On the 28th of April, Lucie Joseph was feeling sick as she rang up customers at Shell gas station in Delray Beach, Florida. According to Joseph, she was denied time off by her boss, who insisted on seeing a doctor’s note. Not only was Joseph denied time off, the owner of the gas station where she worked, Sun Gas Marketing and Petroleum also refused to offer her health insurance.
With no health insurance, she didn’t go to the hospital for adequate medical attention. Instead, she kept working seven more shifts over 10 days. It was when her symptoms got worse that Joseph decided to get tested for COVID-19. She tested positive for the virus on May 9 and was advised to quarantine immediately. Joseph tested positive twice over the next six weeks and texted her test results to a manager to keep them abreast of her current situation.
She didn’t return to work until she tested negative for COVID-19 two consecutive times. To her utter surprise, she was fired on June 15. When showing images of the text with her employer to the Center for Public Integrity, she recounted how stunned she was when she learned that she has been fired from her $13 per hour job which she uses to support herself and her 10-year-old son.
However, what Lucie Joseph does not know is that she had a legal right to job protection. Just two months before she was fired, President Donald Trump signed the Families First Coronavirus Response Act. Following this act, certain small and medium-sized businesses were to pay any workers infected with COVID-19 full salary for two weeks. Additionally, they were prohibited to fire employees for taking leave. Joseph, who was eventually paid two weeks’ wages, had no idea such law existed until she consulted an employment lawyer who covers unpaid wages.
However, Joseph isn’t the only one worker that’s unaware of the Families First Coronavirus Response Act, and Sun Gas Marketing and Petroleum isn’t the only company that has violated this act. In fact, in a document obtained through the Freedom of Information Act request, there are several hundreds of U.S businesses that are illegally denying paid leave to workers during the pandemic.
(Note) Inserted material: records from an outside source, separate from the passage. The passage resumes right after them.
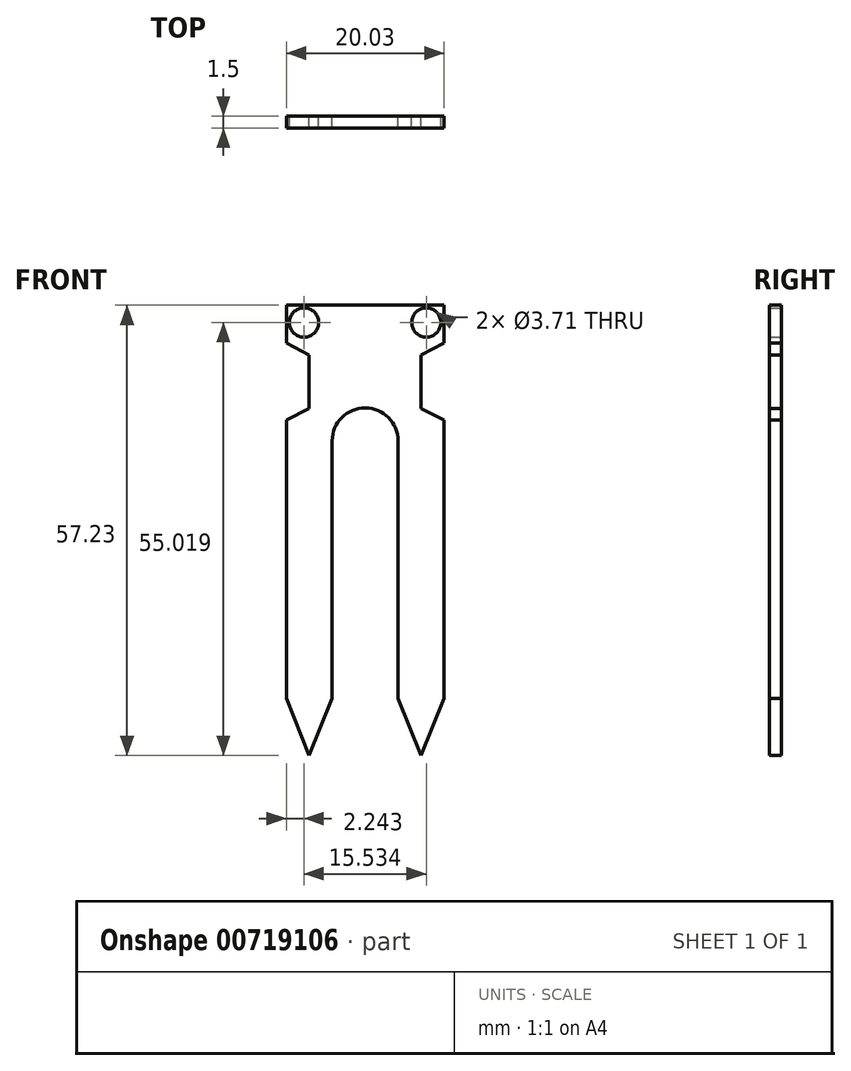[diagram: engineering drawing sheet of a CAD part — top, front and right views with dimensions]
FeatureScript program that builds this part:
annotation { "Feature Type Name" : "Feature", "Feature Type Description" : "" }
export const myFeature = defineFeature(function(context is Context, id is Id, definition is map)
    precondition{}
    {
        {
            var Q0;
            Q0=qCreatedBy(makeId("Front.planeOp"),FACE);
            var sketch = newSketch(context, id + "F0", { "sketchPlane" : qUnion([Q0])});
            skLineSegment(sketch, "E0", {"start": v(0, 6.33) * mm, "end": v(10.02, 6.33) * mm});
            skLineSegment(sketch, "E1", {"start": v(10.01, 6.33) * mm, "end": v(10.01, 1.49) * mm});
            skLineSegment(sketch, "E2", {"start": v(10.02, 1.49) * mm, "end": v(7.12, 0) * mm});
            skLineSegment(sketch, "E3", {"start": v(7.11, 0) * mm, "end": v(7.11, -6.78) * mm});
            skLineSegment(sketch, "E4", {"start": v(7.12, -6.78) * mm, "end": v(10.02, -8.27) * mm});
            skLineSegment(sketch, "E5", {"start": v(10.01, -8.27) * mm, "end": v(10.01, -43.6) * mm});
            skLineSegment(sketch, "E6", {"start": v(10.02, -43.6) * mm, "end": v(7.1, -50.9) * mm});
            skLineSegment(sketch, "E7", {"start": v(7.1, -50.9) * mm, "end": v(4.2, -43.6) * mm});
            skLineSegment(sketch, "E8", {"start": v(4.2, -43.6) * mm, "end": v(4.2, -10.9) * mm});
            skLineSegment(sketch, "E9", {"start": v(0, 13.62) * mm, "end": v(0, -50.05) * mm, "construction": true});
            skLineSegment(sketch, "E10", {"start": v(0, -50.05) * mm, "end": v(0, 8.65) * mm, "construction": true});
            skLineSegment(sketch, "E11.MirrorCS", {"start": v(0, 6.33) * mm, "end": v(-10.02, 6.33) * mm});
            skLineSegment(sketch, "E12.MirrorCS", {"start": v(-10.02, 6.33) * mm, "end": v(-10.02, 1.49) * mm});
            skLineSegment(sketch, "E13.MirrorCS", {"start": v(-10.01, 1.49) * mm, "end": v(-7.12, 0) * mm});
            skLineSegment(sketch, "E14.MirrorCS", {"start": v(-7.12, 0) * mm, "end": v(-7.12, -6.78) * mm});
            skLineSegment(sketch, "E15.MirrorCS", {"start": v(-7.12, -6.78) * mm, "end": v(-10.02, -8.27) * mm});
            skLineSegment(sketch, "E16.MirrorCS", {"start": v(-10.02, -8.27) * mm, "end": v(-10.02, -43.6) * mm});
            skLineSegment(sketch, "E17.MirrorCS", {"start": v(-10.01, -43.6) * mm, "end": v(-7.1, -50.9) * mm});
            skLineSegment(sketch, "E18.MirrorCS", {"start": v(-7.1, -50.9) * mm, "end": v(-4.2, -43.6) * mm});
            skLineSegment(sketch, "E19.MirrorCS", {"start": v(-4.2, -43.6) * mm, "end": v(-4.2, -10.9) * mm});
            skCircle(sketch, "E20", {"center": v(7.77, 4.12) * mm, "radius": 1.86 * mm});
            skCircle(sketch, "E21.MirrorC", {"center": v(-7.77, 4.12) * mm, "radius": 1.86 * mm});
            skCircle(sketch, "E22", {"center": v(-7.77, 4.12) * mm, "radius": 0.18 * mm, "construction": true});
            skArc(sketch, "E23", {"start": v(4.2, -10.9) * mm, "mid": v(0, -6.71) * mm, "end": v(-4.2, -10.9) * mm});
            skSolve(sketch);
        }
        {
            var Q0;
            Q0=makeQuery(id+"F0.imprint","IMPRINT",FACE,{"disambiguationData":[TD([[makeQuery(id+"F0.imprint","IMPRINT",EDGE,{"derivedFrom":sQuery(id+"F0.wireOp",EDGE,"E0")}),-1.0]])]});
            extrude(context, id + "F1", {"entities" : qUnion([Q0]), "depth" : 1.5 * mm, "offsetDistance" : 25 * mm});
        }
    });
Asides from Joseph, Angely Rodriguez Lambert is yet another worker who was deprived of paid-leave provision. Rodriguez, who happens to be a cashier at a McDonald’s restaurant in Temescal, Oakland, California was one of the 11 employees that tested positive for COVID-19 in late May. And since she has to quarantine herself, she asked her employee if she could get paid while she recovered at home. Her boss however didn’t grant her request. Instead, she said she would check in with her supervisor. According to Rodriguez, she never got a response.
Under state law, Rodriguez gets up to five sick days a year. However, a five-day paid leave wasn’t enough to pay her bill while she recovered from COVID-19. Rodriguez, who earns $14.14 an hour, didn’t realise she had the right to get paid for two weeks during the quarantine.
Rodriguez and five co-workers are suing the franchise owner, VES McDonald’s, for allegedly breaking local labor laws, including a temporary Oakland ordinance that requires employers to give workers two paid weeks off if they called in sick during the pandemic. Rodriguez claimed that she was paid for 60 hours but is still owed for another 20 hours. According to court records, the company said it eventually paid all workers who asked for leave in mid-June.
As of June 12, close to 700 companies had violated the law’s paid-leave provision. According to the Labor Department records, businesses owe a total of $690,000 in unpaid wages to 527 employees. Some of these violators include six McDonald’s franchises and the franchise owners of a Comfort Suites, Courtyard by Marriott and Red Roof Inn.
Sadly, most of the workers are low-wage earners that work on construction sites, hotels, and food industries. According to Tanya Goldman, a former Labor Department policy adviser turned attorney at the nonprofit Center for Law and Social Policy, “Workers with low wages are most in need of paid leave, they literally cannot afford to stay home and take a sick day if they get COVID”, also vouched by a California employment lawyer.
Congress is planning on passing another stimulus bill that would extend paid sick days to workers that are not covered under the current law. Some of these workers include health care workers and employees at companies with over 500 workers. However, it is important to note that companies with fewer than 50 workers are exempted if they show paid leave will hurt their business seriously.